NASA needs more astronauts

The Deep Space Gateway, seen here in an artist’s rendering, would be a spaceport in lunar orbit. Photograph: Boeing

NASA needs to hire more astronauts to maintain its presence on the international space station and prepare for the next generationsast

NASA employs 59 astronauts, down from 150 a decade ago, and observers expect the agency to lose another half-dozen before the end of the year.

The report warns that “the Astronaut Corps appears to be sized below the minimum required” and that the current corps size “poses a risk to the U.S. investment in human spaceflight capabilities.”

NASA commissioned the report from the National Research Council, part of the National Academy of Sciences, to examine the agency’s astronaut and astronaut-training needs in the post-shuttle era.

It does not recommend a specific number of astronauts but says that the extensive training required, non-spaceflight tasks and the medical demands of long tours of duty on the space station could lead to astronaut shortages within five years.

In January, for example, the astronaut office at Johnson Space Center in Houston needed to choose two crew members for future space station missions. Of the 63 on the roster, only six were medically qualified and available.

“New astronauts are needed in the pipeline,” said Wayne Hale, a former space shuttle launch director who reviewed the report. “It takes quite a while to train people for human spaceflight.”

Basic space station training takes 2 1/2 years, the report says, with 31 weeks of that spent in Russia training on the Soyuz and learning Russian.

“Fifty to 60 people is an adequate size for where we’re going to be for the next several years,” said Scott Pace, director of the Space Policy Institute at George Washington University, who reviewed the report.

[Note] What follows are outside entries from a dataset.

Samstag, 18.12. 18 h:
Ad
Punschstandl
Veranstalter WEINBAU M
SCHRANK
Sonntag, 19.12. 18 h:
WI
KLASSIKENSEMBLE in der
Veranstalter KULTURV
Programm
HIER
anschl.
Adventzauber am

Medical issues can keep otherwise qualified astronauts grounded. The reports notes that space station astronauts often cannot return to space for three years or more as they recover from lost bone mass. Also, of 15 space station crew members examined by NASA physicians, seven developed a vision problem called papilledema that disqualified them from further flights until the problem was resolved.

NASA expects to send four to six astronauts to the space station each year for six-month rotations. But the crash of a Russian re-supply rocket last month has grounded the Soyuz, the only vehicle capable of flying crew members to the station. NASA has said that the Russian crash might lead the agency to temporarily abandon the station this fall unless the Russians quickly troubleshoot the problem.

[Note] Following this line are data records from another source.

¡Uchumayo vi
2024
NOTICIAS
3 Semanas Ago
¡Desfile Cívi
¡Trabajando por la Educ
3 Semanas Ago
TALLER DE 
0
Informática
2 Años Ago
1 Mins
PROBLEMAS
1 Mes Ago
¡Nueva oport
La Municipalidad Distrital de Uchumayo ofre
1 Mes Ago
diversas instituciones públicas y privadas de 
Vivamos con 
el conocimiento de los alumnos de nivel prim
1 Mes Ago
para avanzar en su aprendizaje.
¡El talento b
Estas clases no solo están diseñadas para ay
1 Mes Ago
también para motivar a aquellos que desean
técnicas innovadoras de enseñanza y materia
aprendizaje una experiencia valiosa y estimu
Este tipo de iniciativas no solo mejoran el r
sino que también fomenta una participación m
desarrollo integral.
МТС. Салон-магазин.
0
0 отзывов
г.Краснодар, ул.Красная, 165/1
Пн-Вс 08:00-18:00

Two Americans, three Russians and a Japanese are now on the station, which is scheduled to stay in operation until at least 2020.

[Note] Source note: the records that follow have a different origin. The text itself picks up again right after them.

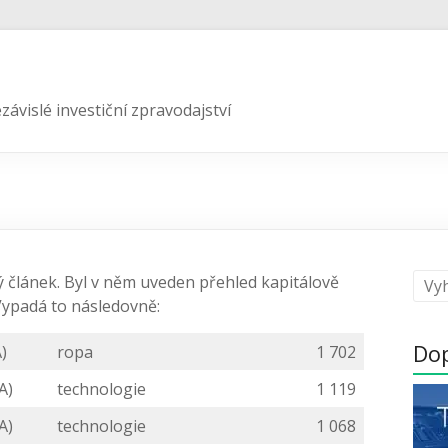
závislé investiční zpravodajství
 článek. Byl v něm uveden přehled kapitálově
 Vypadá to následovně:
Do
)
ropa
1 702
A)
technologie
1 119
A)
technologie
1 068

Along with their spaceflight training, astronauts are needed to work with commercial companies building new space vehicles, the report says. In April, NASA awarded $269 million to four companies developing craft to deliver cargo and crew to the space station.

Michael Curie, a NASA spokesman, said the report “offers helpful advice about the appropriate size of our astronaut corps as we enter this exciting new era of space exploration and crew transport operations.” He declined to answer more questions.

NASA hired nine astronaut candidates in 2009 and hopes to add nine in 2012 and six in 2014, according to a presentation to the report committee by Peggy Whitson, chief of the astronaut office.

The report also recommends that NASA reconsider scrapping a space shuttle docking simulator at Johnson Space Center and that the agency maintain its fleet of T-38 training jets.

The report coincides with declining budgets for astronaut operations. For fiscal 2012, NASA has asked Congress for $84 million for human spaceflight operations, down from $104 million in 2010.